Minister of Maritime Affairs and the Blue Economy, Kirk Humphrey, on a tour of the Bridgetown Fisheries Market in June. (FP)

It will not be business as usual for those who want to ply their trade in the Barbados fishing industry.

Minister of Maritime Affairs and the Blue Economy, Kirk Humphrey, has outlined a plan of action to not only improve the physical appearance of the markets, but also the conduct and professionalism of those who ply their trade there.

He shared his vision during a Meet the Minister forum at the Bridgetown Fisheries Division last Saturday when he met with fishermen and boat owners for candid and frank discussions on a range of issues affecting the sector.

Many of these changes, Mr. Humphrey disclosed, will centre on upgrades to the minimum standards required to operate in the market and the requisite training.

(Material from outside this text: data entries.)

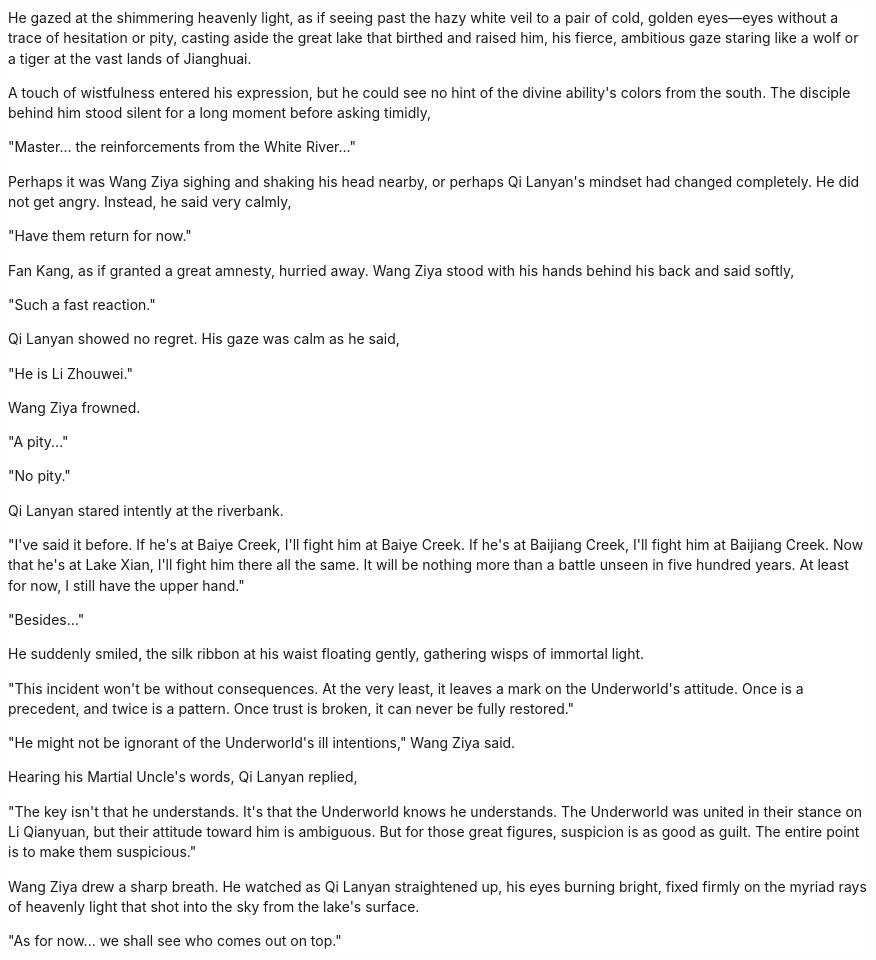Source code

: He gazed at the shimmering heavenly light, as if seeing past the hazy white veil to a pair of cold, golden eyes—eyes without a trace of hesitation or pity, casting aside the great lake that birthed and raised him, his fierce, ambitious gaze staring like a wolf or a tiger at the vast lands of Jianghuai.

A touch of wistfulness entered his expression, but he could see no hint of the divine ability's colors from the south. The disciple behind him stood silent for a long moment before asking timidly,

"Master... the reinforcements from the White River..."

Perhaps it was Wang Ziya sighing and shaking his head nearby, or perhaps Qi Lanyan's mindset had changed completely. He did not get angry. Instead, he said very calmly,

"Have them return for now."

Fan Kang, as if granted a great amnesty, hurried away. Wang Ziya stood with his hands behind his back and said softly,

"Such a fast reaction."

Qi Lanyan showed no regret. His gaze was calm as he said,

"He is Li Zhouwei."

Wang Ziya frowned.

"A pity..."

"No pity."

Qi Lanyan stared intently at the riverbank.

"I've said it before. If he's at Baiye Creek, I'll fight him at Baiye Creek. If he's at Baijiang Creek, I'll fight him at Baijiang Creek. Now that he's at Lake Xian, I'll fight him there all the same. It will be nothing more than a battle unseen in five hundred years. At least for now, I still have the upper hand."

"Besides..."

He suddenly smiled, the silk ribbon at his waist floating gently, gathering wisps of immortal light.

"This incident won't be without consequences. At the very least, it leaves a mark on the Underworld's attitude. Once is a precedent, and twice is a pattern. Once trust is broken, it can never be fully restored."

"He might not be ignorant of the Underworld's ill intentions," Wang Ziya said.

Hearing his Martial Uncle's words, Qi Lanyan replied,

"The key isn't that he understands. It's that the Underworld knows he understands. The Underworld was united in their stance on Li Qianyuan, but their attitude toward him is ambiguous. But for those great figures, suspicion is as good as guilt. The entire point is to make them suspicious."

Wang Ziya drew a sharp breath. He watched as Qi Lanyan straightened up, his eyes burning bright, fixed firmly on the myriad rays of heavenly light that shot into the sky from the lake's surface.

"As for now... we shall see who comes out on top."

“There will be a number of changes to the legislation as to who can sell fish and the [necessary] criteria. There will also be criteria for who can work the boats. We have to implement a serious training programme if we expect to meet international standards,” he indicated.

The Minister explained that these changes were critical as Government worked towards ensuring that Barbados’ fishing industry was number one in the region within the next decade.

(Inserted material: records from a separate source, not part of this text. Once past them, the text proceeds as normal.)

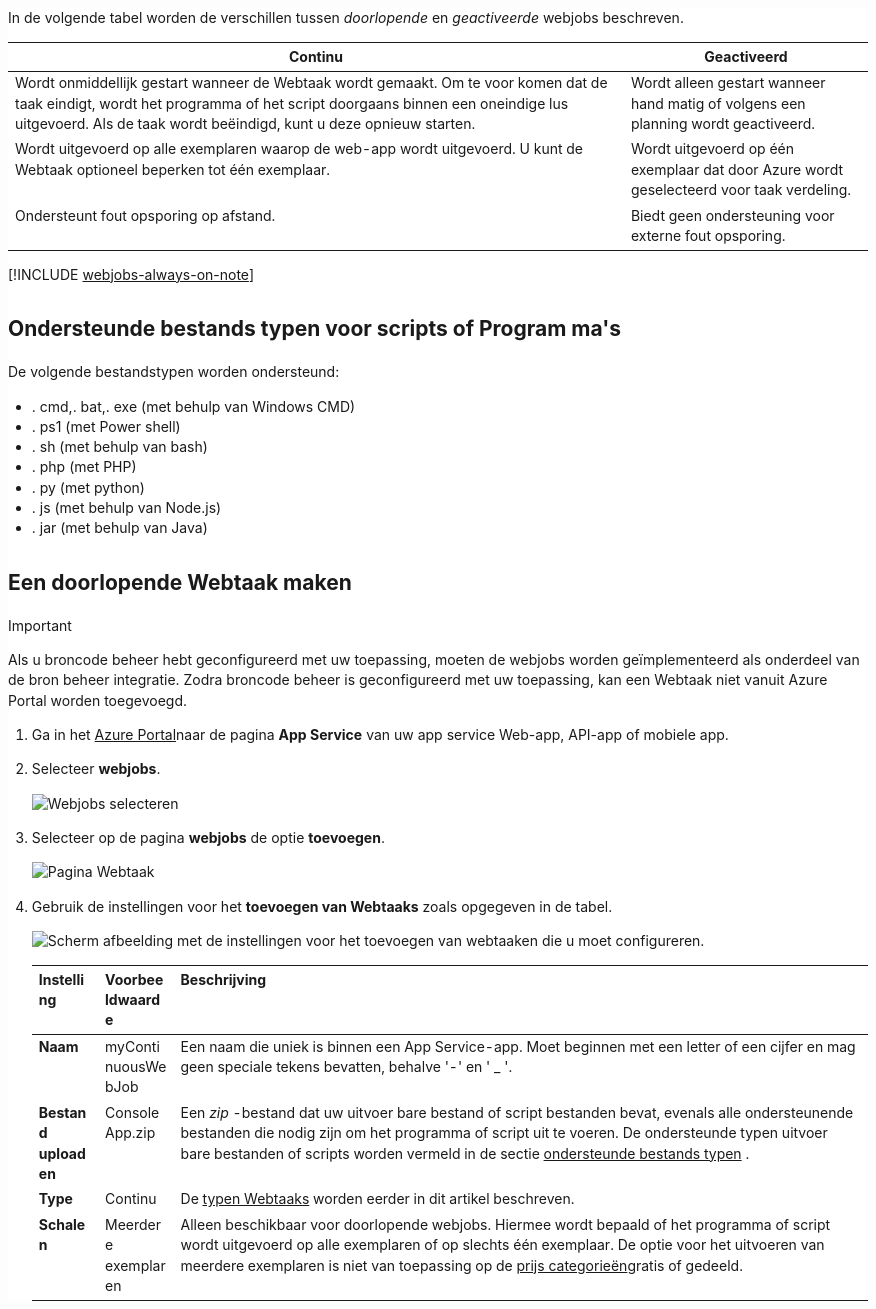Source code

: In de volgende tabel worden de verschillen tussen *doorlopende* en *geactiveerde* webjobs beschreven.


|Continu  |Geactiveerd  |
|---------|---------|
| Wordt onmiddellijk gestart wanneer de Webtaak wordt gemaakt. Om te voor komen dat de taak eindigt, wordt het programma of het script doorgaans binnen een oneindige lus uitgevoerd. Als de taak wordt beëindigd, kunt u deze opnieuw starten. | Wordt alleen gestart wanneer hand matig of volgens een planning wordt geactiveerd. |
| Wordt uitgevoerd op alle exemplaren waarop de web-app wordt uitgevoerd. U kunt de Webtaak optioneel beperken tot één exemplaar. |Wordt uitgevoerd op één exemplaar dat door Azure wordt geselecteerd voor taak verdeling.|
| Ondersteunt fout opsporing op afstand. | Biedt geen ondersteuning voor externe fout opsporing.|

[!INCLUDE [webjobs-always-on-note](../../includes/webjobs-always-on-note.md)]

## <a name="supported-file-types-for-scripts-or-programs"></a><a name="acceptablefiles"></a>Ondersteunde bestands typen voor scripts of Program ma's

De volgende bestandstypen worden ondersteund:

* . cmd,. bat,. exe (met behulp van Windows CMD)
* . ps1 (met Power shell)
* . sh (met behulp van bash)
* . php (met PHP)
* . py (met python)
* . js (met behulp van Node.js)
* . jar (met behulp van Java)

## <a name="create-a-continuous-webjob"></a><a name="CreateContinuous"></a> Een doorlopende Webtaak maken



> [!IMPORTANT]
> Als u broncode beheer hebt geconfigureerd met uw toepassing, moeten de webjobs worden geïmplementeerd als onderdeel van de bron beheer integratie. Zodra broncode beheer is geconfigureerd met uw toepassing, kan een Webtaak niet vanuit Azure Portal worden toegevoegd.

1. Ga in het [Azure Portal](https://portal.azure.com)naar de pagina **App Service** van uw app service Web-app, API-app of mobiele app.

2. Selecteer **webjobs**.

   ![Webjobs selecteren](./media/web-sites-create-web-jobs/select-webjobs.png)

2. Selecteer op de pagina **webjobs** de optie **toevoegen**.

    ![Pagina Webtaak](./media/web-sites-create-web-jobs/wjblade.png)

3. Gebruik de instellingen voor het **toevoegen van Webtaaks** zoals opgegeven in de tabel.

   ![Scherm afbeelding met de instellingen voor het toevoegen van webtaaken die u moet configureren.](./media/web-sites-create-web-jobs/addwjcontinuous.png)

   | Instelling      | Voorbeeldwaarde   | Beschrijving  |
   | ------------ | ----------------- | ------------ |
   | **Naam** | myContinuousWebJob | Een naam die uniek is binnen een App Service-app. Moet beginnen met een letter of een cijfer en mag geen speciale tekens bevatten, behalve '-' en ' _ '. |
   | **Bestand uploaden** | ConsoleApp.zip | Een *zip* -bestand dat uw uitvoer bare bestand of script bestanden bevat, evenals alle ondersteunende bestanden die nodig zijn om het programma of script uit te voeren. De ondersteunde typen uitvoer bare bestanden of scripts worden vermeld in de sectie [ondersteunde bestands typen](#acceptablefiles) . |
   | **Type** | Continu | De [typen Webtaaks](#webjob-types) worden eerder in dit artikel beschreven. |
   | **Schalen** | Meerdere exemplaren | Alleen beschikbaar voor doorlopende webjobs. Hiermee wordt bepaald of het programma of script wordt uitgevoerd op alle exemplaren of op slechts één exemplaar. De optie voor het uitvoeren van meerdere exemplaren is niet van toepassing op de [prijs categorieën](https://azure.microsoft.com/pricing/details/app-service/?ref=microsoft.com&utm_source=microsoft.com&utm_medium=docs&utm_campaign=visualstudio)gratis of gedeeld. |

“I am not suggesting that anybody has to go back to school. Even at the University there is PLA – Prior Learning Assessment – whereby if you do something for a long time the right way, that contributes towards a qualification, that would allow you to continue,” he pointed out.

The conditions of the markets were also flagged by the Minister as areas in need of improvement. He also mentioned the Bridgetown Port, which was described as having inadequate facilities to accommodate the present volume of boats and the boat hauling capacity across the island.

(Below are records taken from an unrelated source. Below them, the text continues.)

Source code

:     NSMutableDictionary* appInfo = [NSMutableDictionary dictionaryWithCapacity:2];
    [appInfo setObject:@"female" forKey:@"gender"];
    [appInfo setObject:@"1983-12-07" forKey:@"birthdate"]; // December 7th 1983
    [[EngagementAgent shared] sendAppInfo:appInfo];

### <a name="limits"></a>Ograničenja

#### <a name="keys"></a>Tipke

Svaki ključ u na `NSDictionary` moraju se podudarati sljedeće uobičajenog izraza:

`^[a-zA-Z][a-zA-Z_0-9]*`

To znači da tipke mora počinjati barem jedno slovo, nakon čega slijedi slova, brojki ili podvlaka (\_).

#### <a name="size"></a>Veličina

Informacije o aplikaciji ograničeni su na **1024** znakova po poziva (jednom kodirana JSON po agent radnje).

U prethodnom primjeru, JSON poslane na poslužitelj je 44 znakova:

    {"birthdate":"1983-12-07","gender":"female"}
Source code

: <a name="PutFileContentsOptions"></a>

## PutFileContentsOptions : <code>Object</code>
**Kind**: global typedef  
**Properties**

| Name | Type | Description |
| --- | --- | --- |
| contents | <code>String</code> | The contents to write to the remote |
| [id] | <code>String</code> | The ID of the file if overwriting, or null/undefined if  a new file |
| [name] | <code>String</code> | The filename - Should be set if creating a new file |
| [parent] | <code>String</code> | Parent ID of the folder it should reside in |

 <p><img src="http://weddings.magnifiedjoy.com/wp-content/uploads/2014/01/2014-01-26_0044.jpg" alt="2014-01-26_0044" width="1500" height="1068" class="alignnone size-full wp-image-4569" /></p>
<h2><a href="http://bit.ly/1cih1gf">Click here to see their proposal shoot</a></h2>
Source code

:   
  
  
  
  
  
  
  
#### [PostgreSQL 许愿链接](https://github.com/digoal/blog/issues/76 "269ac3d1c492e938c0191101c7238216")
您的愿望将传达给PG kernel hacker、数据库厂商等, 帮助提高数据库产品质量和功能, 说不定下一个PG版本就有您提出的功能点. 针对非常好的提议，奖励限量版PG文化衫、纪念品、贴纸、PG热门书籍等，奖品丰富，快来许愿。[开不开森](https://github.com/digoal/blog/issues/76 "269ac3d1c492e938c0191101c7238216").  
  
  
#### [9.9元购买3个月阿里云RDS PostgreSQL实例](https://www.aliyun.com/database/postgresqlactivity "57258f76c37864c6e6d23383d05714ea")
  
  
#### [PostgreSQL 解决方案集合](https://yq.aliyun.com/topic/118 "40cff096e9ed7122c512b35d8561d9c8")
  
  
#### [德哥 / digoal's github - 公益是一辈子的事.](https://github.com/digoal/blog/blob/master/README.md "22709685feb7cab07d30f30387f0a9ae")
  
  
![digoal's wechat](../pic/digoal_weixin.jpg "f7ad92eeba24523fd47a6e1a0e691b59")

Acknowledging that he was aware that boat owners wanted to address the issue of the fuel tax, Mr. Humphrey reminded those present that Barbados was not operating in “normal times”, and therefore everyone needed to contribute to the development of the country.

He noted their concerns and gave the commitment that they would be conveyed to the Prime Minister and Cabinet. Mr. Humphrey also committed to holding monthly talks with the stakeholders in the fishing industry in an effort to improve the general standards.

Issues related to the improvement of technology on boats; the re-establishment of the Fisheries Advisory Committee; and the state of the island’s coral reefs, were also addressed by the Minister.